[Data excerpts]

----------

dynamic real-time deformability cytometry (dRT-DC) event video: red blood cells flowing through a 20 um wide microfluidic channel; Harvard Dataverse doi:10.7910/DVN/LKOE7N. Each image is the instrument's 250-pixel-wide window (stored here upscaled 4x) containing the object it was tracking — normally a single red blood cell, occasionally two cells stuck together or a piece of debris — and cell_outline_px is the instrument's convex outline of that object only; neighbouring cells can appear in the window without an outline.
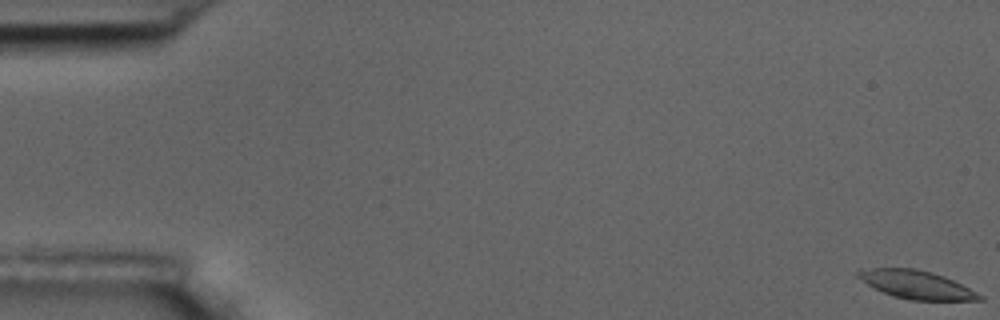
{"species": "common noctule bat (a hibernating species)", "species_latin": "Nyctalus noctula", "temperature_condition": "room temperature", "stored_images_in_passage": 38, "camera_frame_rate_fps": 3000, "um_per_image_px": 0.085, "animal": {"sex": "male", "body_mass_g": 17.5, "forearm_length_mm": 52.3}, "frame": {"image": 1, "passage_image": 1, "time_ms": 0.0, "image_size_px": [1000, 320], "cell_outline_px": [[984, 300], [908, 300], [892, 296], [872, 288], [856, 276], [852, 272], [860, 268], [916, 268], [932, 272], [944, 276], [984, 296]], "centroid_in_image_um": [77.81, 24.18], "position_along_channel_um": 7.2, "area_um2": 20.23}}
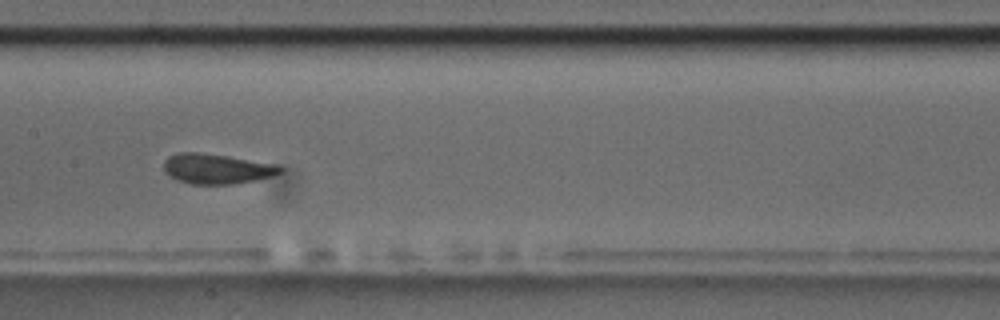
{"frame": {"image": 2, "passage_image": 29, "time_ms": 9.333, "image_size_px": [1000, 320], "cell_outline_px": [[284, 172], [272, 176], [256, 180], [232, 184], [192, 184], [176, 180], [164, 172], [164, 160], [168, 156], [180, 152], [200, 152], [228, 156], [280, 164], [284, 168]], "centroid_in_image_um": [18.46, 14.34], "position_along_channel_um": 188.9, "area_um2": 20.75}}
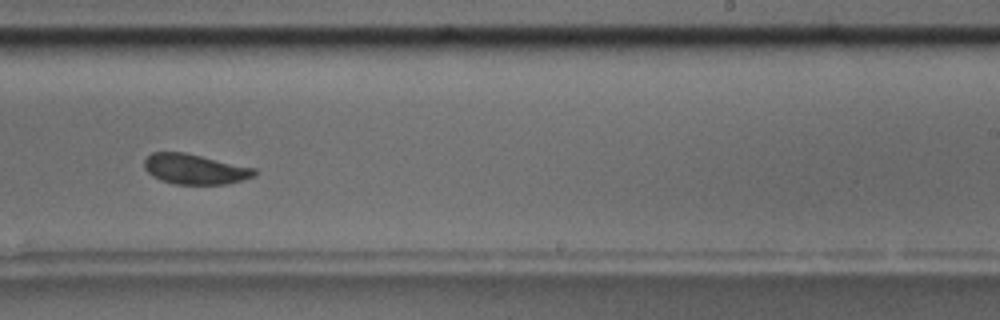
{"frame": {"image": 3, "passage_image": 36, "time_ms": 11.667, "image_size_px": [1000, 320], "cell_outline_px": [[256, 176], [228, 184], [176, 184], [160, 180], [152, 176], [144, 168], [144, 160], [152, 152], [184, 152], [256, 168]], "centroid_in_image_um": [16.57, 14.38], "position_along_channel_um": 272.4, "area_um2": 19.42}}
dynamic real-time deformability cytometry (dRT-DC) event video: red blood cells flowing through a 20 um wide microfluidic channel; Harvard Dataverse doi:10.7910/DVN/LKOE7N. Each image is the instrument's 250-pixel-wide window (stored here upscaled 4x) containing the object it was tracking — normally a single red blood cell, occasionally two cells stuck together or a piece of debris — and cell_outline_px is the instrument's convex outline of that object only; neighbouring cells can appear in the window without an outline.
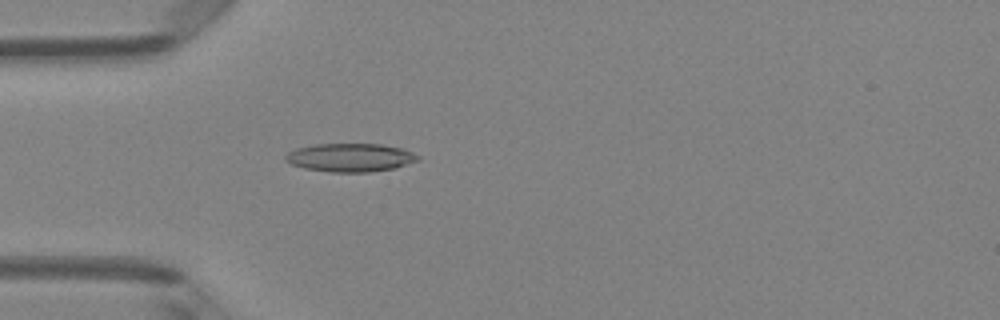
{"species": "Egyptian fruit bat (a non-hibernating species)", "species_latin": "Rousettus aegyptiacus", "temperature_condition": "room temperature", "stored_images_in_passage": 5, "camera_frame_rate_fps": 3000, "um_per_image_px": 0.085, "animal": {"sex": "female"}, "frame": {"image": 1, "passage_image": 5, "time_ms": 1.333, "image_size_px": [1000, 320], "cell_outline_px": [[420, 160], [396, 168], [368, 172], [332, 172], [304, 168], [292, 164], [284, 160], [284, 156], [288, 152], [296, 148], [312, 144], [380, 144], [404, 148], [420, 156]], "centroid_in_image_um": [29.79, 13.38], "position_along_channel_um": 55.2, "area_um2": 22.08}}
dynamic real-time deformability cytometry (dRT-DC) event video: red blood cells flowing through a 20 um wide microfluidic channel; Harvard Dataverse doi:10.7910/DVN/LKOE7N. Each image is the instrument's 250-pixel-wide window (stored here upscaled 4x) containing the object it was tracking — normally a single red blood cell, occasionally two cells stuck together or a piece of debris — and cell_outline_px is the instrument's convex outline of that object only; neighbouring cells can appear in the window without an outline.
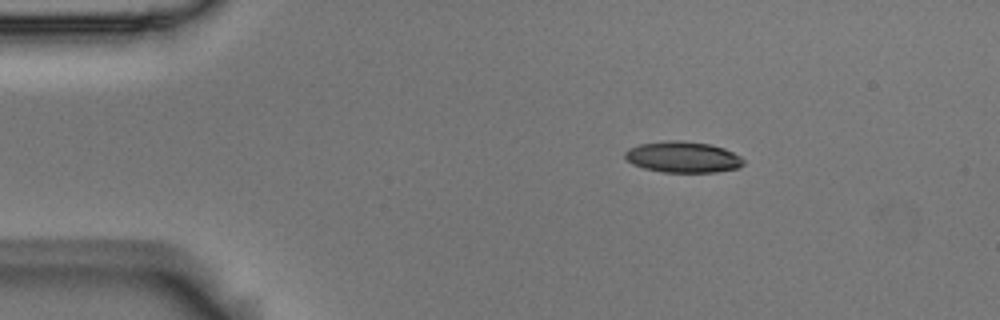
{"species": "Egyptian fruit bat (a non-hibernating species)", "species_latin": "Rousettus aegyptiacus", "temperature_condition": "room temperature", "stored_images_in_passage": 46, "camera_frame_rate_fps": 3000, "um_per_image_px": 0.085, "animal": {"sex": "male"}, "frame": {"image": 1, "passage_image": 1, "time_ms": 0.0, "image_size_px": [1000, 320], "cell_outline_px": [[744, 164], [736, 168], [716, 172], [664, 172], [644, 168], [632, 164], [624, 156], [624, 152], [628, 148], [640, 144], [664, 140], [680, 140], [712, 144], [724, 148], [740, 156], [744, 160]], "centroid_in_image_um": [58.03, 13.34], "position_along_channel_um": 27.0, "area_um2": 21.56}}
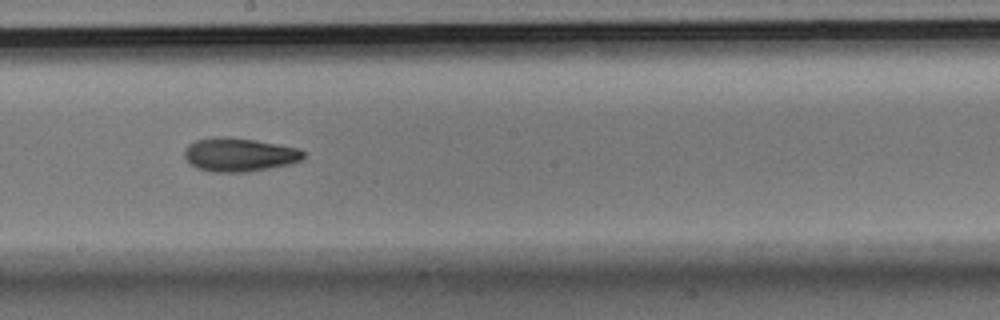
{"frame": {"image": 2, "passage_image": 22, "time_ms": 7.0, "image_size_px": [1000, 320], "cell_outline_px": [[304, 156], [300, 160], [288, 164], [268, 168], [244, 172], [212, 172], [196, 168], [188, 164], [184, 156], [184, 148], [188, 144], [196, 140], [216, 136], [228, 136], [256, 140], [300, 148], [304, 152]], "centroid_in_image_um": [20.28, 13.13], "position_along_channel_um": 227.9, "area_um2": 23.52}}
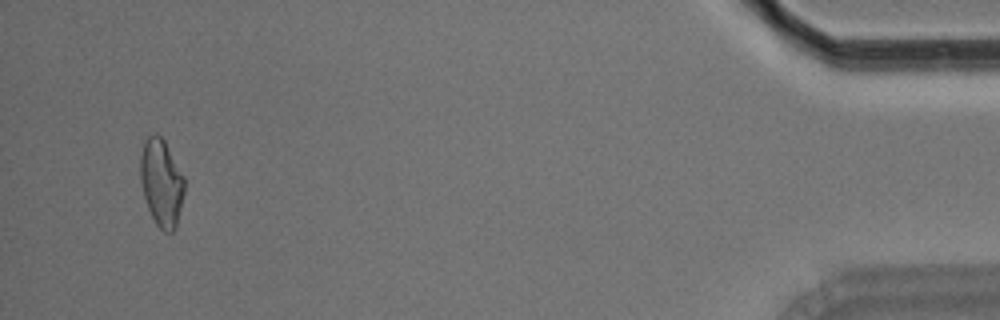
{"frame": {"image": 3, "passage_image": 44, "time_ms": 14.333, "image_size_px": [1000, 320], "cell_outline_px": [[184, 192], [176, 224], [172, 232], [164, 232], [156, 224], [148, 208], [144, 196], [140, 180], [140, 156], [144, 144], [148, 136], [152, 132], [156, 132], [164, 140], [184, 176]], "centroid_in_image_um": [13.71, 15.49], "position_along_channel_um": 421.5, "area_um2": 22.2}, "authors_computed_cell_mechanics": {"area_um2": 22.3397, "velocity_mm_per_s": 3.7138, "shape_relaxation_time_tau1_ms": 7.4307, "shape_relaxation_time_tau2_ms": 6.1287, "deformation_change_tau1": 0.1925, "deformation_change_tau2": 0.148}}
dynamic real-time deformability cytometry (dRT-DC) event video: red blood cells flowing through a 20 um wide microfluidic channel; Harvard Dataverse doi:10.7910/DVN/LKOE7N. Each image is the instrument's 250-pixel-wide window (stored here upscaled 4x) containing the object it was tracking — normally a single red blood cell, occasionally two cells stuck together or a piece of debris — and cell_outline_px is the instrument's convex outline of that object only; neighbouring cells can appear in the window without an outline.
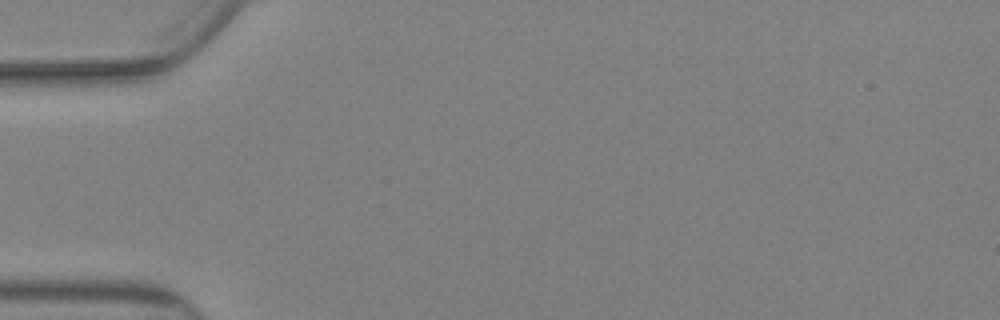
{"species": "Egyptian fruit bat (a non-hibernating species)", "species_latin": "Rousettus aegyptiacus", "temperature_condition": "warm", "stored_images_in_passage": 2, "camera_frame_rate_fps": 3000, "um_per_image_px": 0.085, "animal": {"sex": "female"}, "frame": {"image": 1, "passage_image": 1, "time_ms": 0.0, "image_size_px": [1000, 320], "cell_outline_px": [[196, 48], [184, 60], [172, 68], [108, 84], [76, 84], [76, 80], [80, 76], [88, 72]], "centroid_in_image_um": [11.35, 5.88], "position_along_channel_um": 73.7, "area_um2": 11.44}}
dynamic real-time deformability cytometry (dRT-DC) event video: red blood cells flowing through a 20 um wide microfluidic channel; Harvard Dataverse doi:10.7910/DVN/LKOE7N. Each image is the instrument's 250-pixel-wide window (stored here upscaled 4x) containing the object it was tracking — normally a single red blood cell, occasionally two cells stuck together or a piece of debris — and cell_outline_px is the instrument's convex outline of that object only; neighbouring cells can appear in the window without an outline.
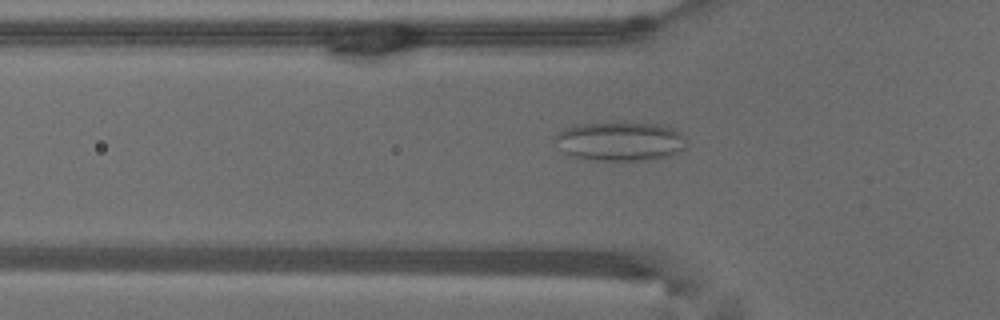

----------

[Given request]
Write out the listing above exactly as it stands, pictures excluded.

[Solution]
dynamic real-time deformability cytometry (dRT-DC) event video: red blood cells flowing through a 20 um wide microfluidic channel; Harvard Dataverse doi:10.7910/DVN/LKOE7N. Each image is the instrument's 250-pixel-wide window (stored here upscaled 4x) containing the object it was tracking — normally a single red blood cell, occasionally two cells stuck together or a piece of debris — and cell_outline_px is the instrument's convex outline of that object only; neighbouring cells can appear in the window without an outline.
{"species": "common noctule bat (a hibernating species)", "species_latin": "Nyctalus noctula", "temperature_condition": "room temperature", "stored_images_in_passage": 38, "camera_frame_rate_fps": 3000, "um_per_image_px": 0.085, "animal": {"sex": "male", "body_mass_g": 17.5, "forearm_length_mm": 52.3}, "frame": {"image": 1, "passage_image": 1, "time_ms": 0.0, "image_size_px": [1000, 320], "cell_outline_px": [[984, 300], [908, 300], [892, 296], [872, 288], [856, 276], [852, 272], [860, 268], [916, 268], [932, 272], [944, 276], [984, 296]], "centroid_in_image_um": [77.81, 24.18], "position_along_channel_um": 7.2, "area_um2": 20.23}}
{"frame": {"image": 2, "passage_image": 29, "time_ms": 9.333, "image_size_px": [1000, 320], "cell_outline_px": [[284, 172], [272, 176], [256, 180], [232, 184], [192, 184], [176, 180], [164, 172], [164, 160], [168, 156], [180, 152], [200, 152], [228, 156], [280, 164], [284, 168]], "centroid_in_image_um": [18.46, 14.34], "position_along_channel_um": 188.9, "area_um2": 20.75}}
{"frame": {"image": 3, "passage_image": 36, "time_ms": 11.667, "image_size_px": [1000, 320], "cell_outline_px": [[256, 176], [228, 184], [176, 184], [160, 180], [152, 176], [144, 168], [144, 160], [152, 152], [184, 152], [256, 168]], "centroid_in_image_um": [16.57, 14.38], "position_along_channel_um": 272.4, "area_um2": 19.42}}
dynamic real-time deformability cytometry (dRT-DC) event video: red blood cells flowing through a 20 um wide microfluidic channel; Harvard Dataverse doi:10.7910/DVN/LKOE7N. Each image is the instrument's 250-pixel-wide window (stored here upscaled 4x) containing the object it was tracking — normally a single red blood cell, occasionally two cells stuck together or a piece of debris — and cell_outline_px is the instrument's convex outline of that object only; neighbouring cells can appear in the window without an outline.
{"species": "Egyptian fruit bat (a non-hibernating species)", "species_latin": "Rousettus aegyptiacus", "temperature_condition": "room temperature", "stored_images_in_passage": 5, "camera_frame_rate_fps": 3000, "um_per_image_px": 0.085, "animal": {"sex": "female"}, "frame": {"image": 1, "passage_image": 5, "time_ms": 1.333, "image_size_px": [1000, 320], "cell_outline_px": [[420, 160], [396, 168], [368, 172], [332, 172], [304, 168], [292, 164], [284, 160], [284, 156], [288, 152], [296, 148], [312, 144], [380, 144], [404, 148], [420, 156]], "centroid_in_image_um": [29.79, 13.38], "position_along_channel_um": 55.2, "area_um2": 22.08}}
dynamic real-time deformability cytometry (dRT-DC) event video: red blood cells flowing through a 20 um wide microfluidic channel; Harvard Dataverse doi:10.7910/DVN/LKOE7N. Each image is the instrument's 250-pixel-wide window (stored here upscaled 4x) containing the object it was tracking — normally a single red blood cell, occasionally two cells stuck together or a piece of debris — and cell_outline_px is the instrument's convex outline of that object only; neighbouring cells can appear in the window without an outline.
{"species": "Egyptian fruit bat (a non-hibernating species)", "species_latin": "Rousettus aegyptiacus", "temperature_condition": "room temperature", "stored_images_in_passage": 46, "camera_frame_rate_fps": 3000, "um_per_image_px": 0.085, "animal": {"sex": "male"}, "frame": {"image": 1, "passage_image": 1, "time_ms": 0.0, "image_size_px": [1000, 320], "cell_outline_px": [[744, 164], [736, 168], [716, 172], [664, 172], [644, 168], [632, 164], [624, 156], [624, 152], [628, 148], [640, 144], [664, 140], [680, 140], [712, 144], [724, 148], [740, 156], [744, 160]], "centroid_in_image_um": [58.03, 13.34], "position_along_channel_um": 27.0, "area_um2": 21.56}}
{"frame": {"image": 2, "passage_image": 22, "time_ms": 7.0, "image_size_px": [1000, 320], "cell_outline_px": [[304, 156], [300, 160], [288, 164], [268, 168], [244, 172], [212, 172], [196, 168], [188, 164], [184, 156], [184, 148], [188, 144], [196, 140], [216, 136], [228, 136], [256, 140], [300, 148], [304, 152]], "centroid_in_image_um": [20.28, 13.13], "position_along_channel_um": 227.9, "area_um2": 23.52}}
{"frame": {"image": 3, "passage_image": 44, "time_ms": 14.333, "image_size_px": [1000, 320], "cell_outline_px": [[184, 192], [176, 224], [172, 232], [164, 232], [156, 224], [148, 208], [144, 196], [140, 180], [140, 156], [144, 144], [148, 136], [152, 132], [156, 132], [164, 140], [184, 176]], "centroid_in_image_um": [13.71, 15.49], "position_along_channel_um": 421.5, "area_um2": 22.2}, "authors_computed_cell_mechanics": {"area_um2": 22.3397, "velocity_mm_per_s": 3.7138, "shape_relaxation_time_tau1_ms": 7.4307, "shape_relaxation_time_tau2_ms": 6.1287, "deformation_change_tau1": 0.1925, "deformation_change_tau2": 0.148}}
dynamic real-time deformability cytometry (dRT-DC) event video: red blood cells flowing through a 20 um wide microfluidic channel; Harvard Dataverse doi:10.7910/DVN/LKOE7N. Each image is the instrument's 250-pixel-wide window (stored here upscaled 4x) containing the object it was tracking — normally a single red blood cell, occasionally two cells stuck together or a piece of debris — and cell_outline_px is the instrument's convex outline of that object only; neighbouring cells can appear in the window without an outline.
{"species": "Egyptian fruit bat (a non-hibernating species)", "species_latin": "Rousettus aegyptiacus", "temperature_condition": "warm", "stored_images_in_passage": 2, "camera_frame_rate_fps": 3000, "um_per_image_px": 0.085, "animal": {"sex": "female"}, "frame": {"image": 1, "passage_image": 1, "time_ms": 0.0, "image_size_px": [1000, 320], "cell_outline_px": [[196, 48], [184, 60], [172, 68], [108, 84], [76, 84], [76, 80], [80, 76], [88, 72]], "centroid_in_image_um": [11.35, 5.88], "position_along_channel_um": 73.7, "area_um2": 11.44}}
dynamic real-time deformability cytometry (dRT-DC) event video: red blood cells flowing through a 20 um wide microfluidic channel; Harvard Dataverse doi:10.7910/DVN/LKOE7N. Each image is the instrument's 250-pixel-wide window (stored here upscaled 4x) containing the object it was tracking — normally a single red blood cell, occasionally two cells stuck together or a piece of debris — and cell_outline_px is the instrument's convex outline of that object only; neighbouring cells can appear in the window without an outline.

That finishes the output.